3. On being moved by the assessed, reference as aforestated, has been made. There is no appearance on behalf of the assessed when the matter is called. We have heard learned counsel for the Revenue.

4. The only question that needs to be adjudicated is, "whether the expenditure as claimed was incidental to the assessed's business and therefore was an allowable expenditure." The Tribunal with reference to the factual aspects held that A.S. Gupta was not acting sub rosa. The expenditure in question was not made by way of payment of damages for breach of contract. The payment was also not made in settlement of a civil action for damages on the ground of fraud committed in the course of the assessed's business. The situation was one brought on by the assessed's willful departure from ordinary incidents of business conduct and, therefore, falls outside the area of business deductions.

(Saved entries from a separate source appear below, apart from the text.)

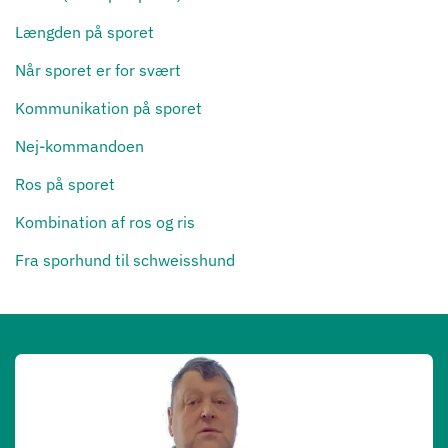
Længden på sporet
Når sporet er for svært
Kommunikation på sporet
Nej-kommandoen
Ros på sporet
Kombination af ros og ris
Fra sporhund til schweisshund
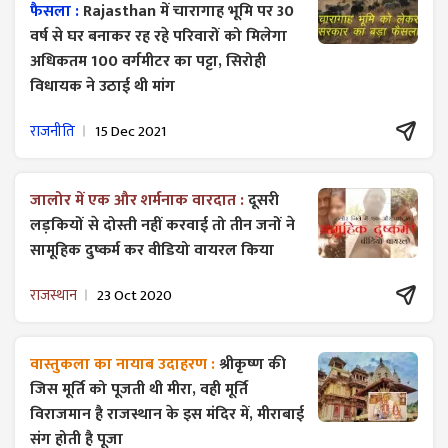
फैसला :
Rajasthan में चारागाह भूमि पर 30
वर्ष से घर बनाकर रह रहे परिवारों को मिलेगा
अधिकतम 100 वर्गमीटर का पट्टा, सिरोही
विधायक ने उठाई थी मांग
राजनीति
15 Dec 2021
जालोर में एक और शर्मनाक वारदात :
दूसरी
लड़कियों से दोस्ती नहीं करवाई तो तीन जनों ने
सामूहिक दुष्कर्म कर वीडियो वायरल किया
राजस्थान
23 Oct 2020
वास्तुकला का नायाब उदाहरण :
श्रीकृष्ण की
जिस मूर्ति को पूजती थी मीरा, वही मूर्ति
विराजमान है राजस्थान के इस मंदिर में, मीराबाई
संग होती है पूजा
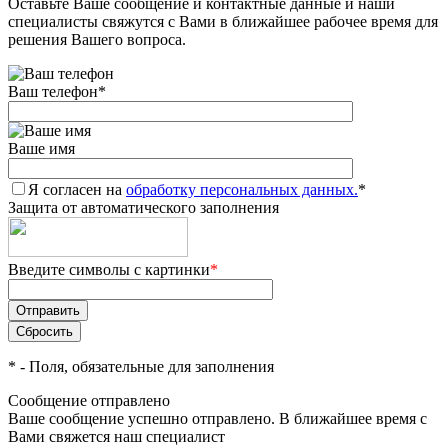
Оставьте Ваше сообщение и контактные данные и наши
специалисты свяжутся с Вами в ближайшее рабочее время для
решения Вашего вопроса.
Ваш телефон
*
Ваше имя
Я согласен на
обработку персональных данных.
*
Защита от автоматического заполнения
Введите символы с картинки
*
*
- Поля, обязательные для заполнения
Сообщение отправлено
Ваше сообщение успешно отправлено. В ближайшее время с
Вами свяжется наш специалист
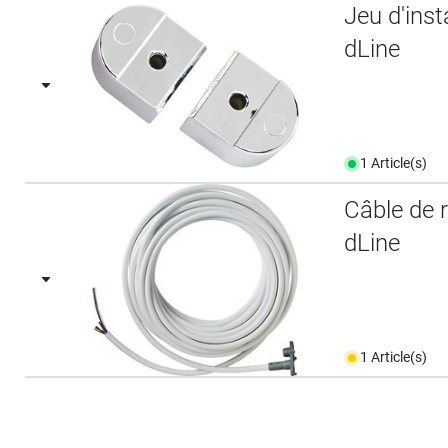
Jeu d'ins
dLine
1 Article(s)
Câble de 
dLine
1 Article(s)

According to learned counsel for the Revenue, these conclusions are factual in nature and therefore no question of law is involved.

5. As a general proposition, damages paid for breach of warranty or for failure to perform a trading contract or payment made to procure extension of time for performance of such contract is allowable as business deduction. But where liability for damages is caused by dishonest breach of contract, e.g., payment under a decree passed against the company for misfeasance committed by its directors, the claim is not allowable. A sum paid in settlement of a civil action for damages on the ground of fraud committed in the course of the assessed's business, is to be allowed as a business expenditure. The factual position is different in the present case. The mere fact of a settlement is not a proof of any infraction of law. Thus, the essence of the matter is, where there is a breach of contract and the breach is not dishonest, it can be looked upon as one of the incidents of carrying on the business, and, therefore, damages payable be allowed as a deduction. Where there is no dishonest act on the part of the assesseds in carrying on the business, a loss arising from a breach of warranty or terms of contract, could be a "contemplable loss" to use the expression used in IRC v. Warnes and Co. [1919] 2 KB 444by Rowlatt J. Where the loss, however, is occasioned by a dishonest act on the part of the assessed, it would not be a contemplable one. The Tribunal was, therefore, justified in holding that the claim of Rs. 63,405, as a business expenditure, was not maintainable. So far as legal expenses are concerned, it was noticed by the Tribunal that expenditure was for getting legal advice in connection with the negotiations with the corporation and the claim was dependent on allowability or otherwise of the main claim. Since, we have already held that the claim was not deductible, disallowance of Rs. 2,750 is in order. Our answer to the question, therefore, is in the affirmative, in favor of the Revenue and against the assessed.